Student Loans-Interest Rates: Now and Soon

March 22, 2009 by  
Filed under Student Loans

Not too long ago, Stafford student loans and other student loan programs have changed their interest rates from fixed rates to variable rates. But in July 1, 2006, they went back to their fixed rates yet again.

However, this can change yet again. The government can always undo what it has already done. Besides, lenders have quite some flexibility, so even official rates can subtly change in various ways. For instance, a lot of lenders charge an origination fee of 3% from the government, while the default insurance rate is 1%. Others may be willing to take in the cost to get to our business. As a rule, though, any fee of 3% is equal to a 1% interest rate.

Although most interest changes are modest (for example, PLUS student loans have increased from 6.1% to 8.5%), even a simple and low amount of $16,000 that is borrowed will add around $400 in interest charges in only one year with a 2.4% rate difference.

If you would like to see precise amounts per month, you can go through sample scenarios with using a student loan calculator, one of which you can find at: http://www.bankrate.com/brm/mortgage-calculator.asp

There are never any guarantees. Rates can keep changing because they are quite like variable rate home loans. Predicting interest rates of the near future or the distant future is a challenging task, even for the experts of finance. If it were not so, the bond market would be pretty boring. The most any student or parent can do is see what the experts have to say.

An easy way to keep up with the predictions of experts is by taking a look at different interest-bearing financial instruments, like long-term corporate bonds or T-bills. By taking a good look at these numbers, possible borrowers can easily guess which way the interest rates are going. This information can be obtained from practically any finance website; try Yahoo Finance.

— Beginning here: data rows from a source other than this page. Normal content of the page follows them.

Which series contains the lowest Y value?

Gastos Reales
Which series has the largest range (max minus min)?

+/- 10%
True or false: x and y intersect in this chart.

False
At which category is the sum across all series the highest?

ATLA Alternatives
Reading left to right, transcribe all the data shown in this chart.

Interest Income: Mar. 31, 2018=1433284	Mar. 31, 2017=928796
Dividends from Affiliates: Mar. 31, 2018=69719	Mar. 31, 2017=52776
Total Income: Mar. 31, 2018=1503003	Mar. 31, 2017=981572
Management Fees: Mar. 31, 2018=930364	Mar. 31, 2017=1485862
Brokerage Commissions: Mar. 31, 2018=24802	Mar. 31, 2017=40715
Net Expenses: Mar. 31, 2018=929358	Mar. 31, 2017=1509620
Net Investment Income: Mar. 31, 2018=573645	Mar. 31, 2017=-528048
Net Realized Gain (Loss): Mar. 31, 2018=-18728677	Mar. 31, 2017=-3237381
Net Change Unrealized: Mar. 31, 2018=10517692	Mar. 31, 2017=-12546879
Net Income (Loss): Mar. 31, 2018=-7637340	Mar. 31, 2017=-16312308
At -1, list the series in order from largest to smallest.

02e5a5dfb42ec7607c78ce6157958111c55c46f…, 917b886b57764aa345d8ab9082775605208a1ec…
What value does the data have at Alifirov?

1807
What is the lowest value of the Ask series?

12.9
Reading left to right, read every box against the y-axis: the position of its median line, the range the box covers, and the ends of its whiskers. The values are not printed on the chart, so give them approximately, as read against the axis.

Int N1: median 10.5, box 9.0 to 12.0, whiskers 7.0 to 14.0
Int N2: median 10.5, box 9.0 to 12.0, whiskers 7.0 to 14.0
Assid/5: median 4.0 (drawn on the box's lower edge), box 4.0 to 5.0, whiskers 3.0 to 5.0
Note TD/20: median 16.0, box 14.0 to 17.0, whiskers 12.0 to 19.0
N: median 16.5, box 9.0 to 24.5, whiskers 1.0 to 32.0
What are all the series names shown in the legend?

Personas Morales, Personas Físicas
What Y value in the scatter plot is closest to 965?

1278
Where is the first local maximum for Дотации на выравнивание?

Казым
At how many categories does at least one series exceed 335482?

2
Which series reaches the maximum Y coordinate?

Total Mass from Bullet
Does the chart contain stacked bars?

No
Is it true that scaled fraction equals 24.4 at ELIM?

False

The Treasury bill, for example, shows us two things: what debt the government is offering to sell debt over the next few decades, and what those who want to buy those debts are ready to pay. Since the rate fluctuates, student loan rates may also fluctuate.

The same holds true for particular corporate bonds, like Ford Motor Co. They have been suffering financially for a couple of years now and this can be seen through their bond rates and ratings. Back in the day, they had quality ratings, but now they are near the junk bond level.

As these rates rise, it just gets harder for borrowers to repay student loans. Not only do students and parents need to shell out more money, but it also gets harder to qualify for student loans because of this. Stafford student loans and other student loan programs are based on needs, so this may not be a factor there, but the interest rates of one student program usually influences other student loan programs that are based on credit history.

The best strategy for now would be to get a private student loan with fixed rates. The ideal student loans cost only 1%, which is a great deal; however, borrowers will have to have good credit history in order to avail of it.

There is no perfect solution to pay for education nowadays; but, like with other costs, looking around for available options is a good way to start.